Paul Bettany deserves praise for at least trying to make a socially conscious film that depicts just how truly desperate and cataclysmic homelessness is. Shelter is dedicated to “the couple who lived outside” Bettany’s building, and clearly the actor was so affected by seeing them on a regular basis that he was inspired to make his writing and directing debut. But instead of Paul Bettany using these individuals to bring their cinematic equivalents to life in a nuanced, unique fashion, Anthony Mackie and Jennifer Connelly’s Hannah and Tahir are painstakingly banal and hackneyed homeless characters.

Hannah is a damaged, clearly intelligent, heroin addict, while Tahir is a talented, kind-hearted but when provoked overly aggressive illegal immigrant. After being released from a night in prison, Tahir ends up stalking the suicidal Hannah in order to retrieve the jacket she stole from him during his brief incarceration. Tahir then takes it upon himself to try and assist Hannah in her recovery, and soon the pair develop an intimate bond.

Unfortunately, Paul Bettany relies way too much on his actors to carry Shelter through its laborious opening act. While there are flashes of impressive direction – especially in his use of location – Bettany’s woefully underwritten script almost immediately dogs Shelter down.

By the end of its opening 30 minutes, you’ll feel as though Shelter has played every card at its disposal, as it aimlessly plods along under a “day in the life” template.
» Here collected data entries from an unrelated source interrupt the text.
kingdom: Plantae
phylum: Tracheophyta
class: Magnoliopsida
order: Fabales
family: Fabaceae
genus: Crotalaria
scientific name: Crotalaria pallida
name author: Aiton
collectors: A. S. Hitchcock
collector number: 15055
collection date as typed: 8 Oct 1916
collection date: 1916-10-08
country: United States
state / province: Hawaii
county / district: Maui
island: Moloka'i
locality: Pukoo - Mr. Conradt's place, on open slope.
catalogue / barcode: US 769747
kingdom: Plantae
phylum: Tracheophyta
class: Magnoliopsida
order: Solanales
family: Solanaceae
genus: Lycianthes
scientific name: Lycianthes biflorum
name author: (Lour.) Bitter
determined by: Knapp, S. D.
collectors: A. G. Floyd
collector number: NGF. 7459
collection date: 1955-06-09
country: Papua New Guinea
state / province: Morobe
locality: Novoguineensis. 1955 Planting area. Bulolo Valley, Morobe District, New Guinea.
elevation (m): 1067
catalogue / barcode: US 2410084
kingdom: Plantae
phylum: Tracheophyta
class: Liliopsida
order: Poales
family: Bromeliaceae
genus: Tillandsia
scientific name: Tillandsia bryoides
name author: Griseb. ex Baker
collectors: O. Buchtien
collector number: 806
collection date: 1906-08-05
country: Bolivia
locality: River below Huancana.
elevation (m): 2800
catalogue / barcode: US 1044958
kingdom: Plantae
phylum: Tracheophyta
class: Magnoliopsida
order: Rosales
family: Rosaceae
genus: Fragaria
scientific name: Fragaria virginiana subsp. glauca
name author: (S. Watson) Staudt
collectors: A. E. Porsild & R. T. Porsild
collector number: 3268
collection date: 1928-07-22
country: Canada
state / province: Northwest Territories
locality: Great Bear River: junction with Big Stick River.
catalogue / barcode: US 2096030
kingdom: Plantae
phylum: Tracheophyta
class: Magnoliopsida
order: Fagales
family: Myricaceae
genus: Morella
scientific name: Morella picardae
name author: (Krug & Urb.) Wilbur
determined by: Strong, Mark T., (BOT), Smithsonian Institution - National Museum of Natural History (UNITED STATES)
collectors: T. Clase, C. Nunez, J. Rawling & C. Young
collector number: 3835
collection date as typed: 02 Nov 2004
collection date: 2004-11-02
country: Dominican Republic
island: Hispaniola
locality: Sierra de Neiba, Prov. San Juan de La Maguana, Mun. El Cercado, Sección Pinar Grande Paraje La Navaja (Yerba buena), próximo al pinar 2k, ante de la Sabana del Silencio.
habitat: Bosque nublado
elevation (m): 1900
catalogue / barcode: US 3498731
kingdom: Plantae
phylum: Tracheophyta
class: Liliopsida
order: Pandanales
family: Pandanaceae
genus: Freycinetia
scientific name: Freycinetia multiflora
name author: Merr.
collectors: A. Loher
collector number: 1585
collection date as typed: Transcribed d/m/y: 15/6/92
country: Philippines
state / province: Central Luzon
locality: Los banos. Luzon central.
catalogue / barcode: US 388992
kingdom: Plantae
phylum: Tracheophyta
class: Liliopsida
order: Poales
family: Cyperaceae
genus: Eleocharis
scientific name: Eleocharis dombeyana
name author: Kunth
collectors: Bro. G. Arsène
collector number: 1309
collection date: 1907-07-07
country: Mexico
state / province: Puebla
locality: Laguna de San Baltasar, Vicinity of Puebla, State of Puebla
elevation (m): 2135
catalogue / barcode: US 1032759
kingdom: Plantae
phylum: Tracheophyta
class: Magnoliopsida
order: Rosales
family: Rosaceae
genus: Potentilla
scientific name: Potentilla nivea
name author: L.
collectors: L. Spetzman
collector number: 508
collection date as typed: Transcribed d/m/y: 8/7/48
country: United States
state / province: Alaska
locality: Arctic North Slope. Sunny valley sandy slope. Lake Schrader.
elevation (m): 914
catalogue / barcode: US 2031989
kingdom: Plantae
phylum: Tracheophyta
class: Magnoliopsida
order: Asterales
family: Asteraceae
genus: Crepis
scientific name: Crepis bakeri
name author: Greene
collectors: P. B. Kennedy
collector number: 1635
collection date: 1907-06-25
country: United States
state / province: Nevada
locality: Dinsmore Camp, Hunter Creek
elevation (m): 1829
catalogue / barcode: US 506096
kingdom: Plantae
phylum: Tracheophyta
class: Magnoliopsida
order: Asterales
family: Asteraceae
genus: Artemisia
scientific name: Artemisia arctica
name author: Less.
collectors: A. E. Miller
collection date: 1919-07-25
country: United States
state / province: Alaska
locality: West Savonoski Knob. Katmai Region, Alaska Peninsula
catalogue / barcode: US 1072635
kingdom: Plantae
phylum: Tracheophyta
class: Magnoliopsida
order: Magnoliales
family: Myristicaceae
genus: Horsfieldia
Rather than being able to picture how it will blossom over the course of its feature length running time, you’ll instead surmise that Bettany would have probably been better off making it as a short.

Things stagnate even further when Hannah and Tahir find a rather top-notch abode to rest in for a prolonged period, which gives them time to unveil their extravagantly depressing back stories that just come across as a cheap attempt to entice viewers. However, just when all looks lost with Shelter, a brief flash-forward and change of season injects some much needed authentic, raw drama into proceedings. Now in the freezing winter, things suddenly get much more drastic and depressing for Hannah and Tahir.

And while the characters struggle immensely to survive in these bleak conditions, the addition of genuine desperation, tension and peril for the pair gives the film a structure that it benefits from. This in turn allows Bettany to mix nice little touches of characterization with the plot, and suddenly Shelter becomes bearable to watch.

However, despite this improvement, it never jolts into anything remotely substantial. And while Anthony Mackie and Jennifer Connolly’s performances are dogged and venerable there’s ultimately not enough there for the pair to make them even slightly memorable.

Paul Bettany still deserves a hearty, slightly condescending pat on the back for at least attempting Shelter. It’s just a shame, though, that he lacked the cinematic wherewithal to actually match his virtuous ambition.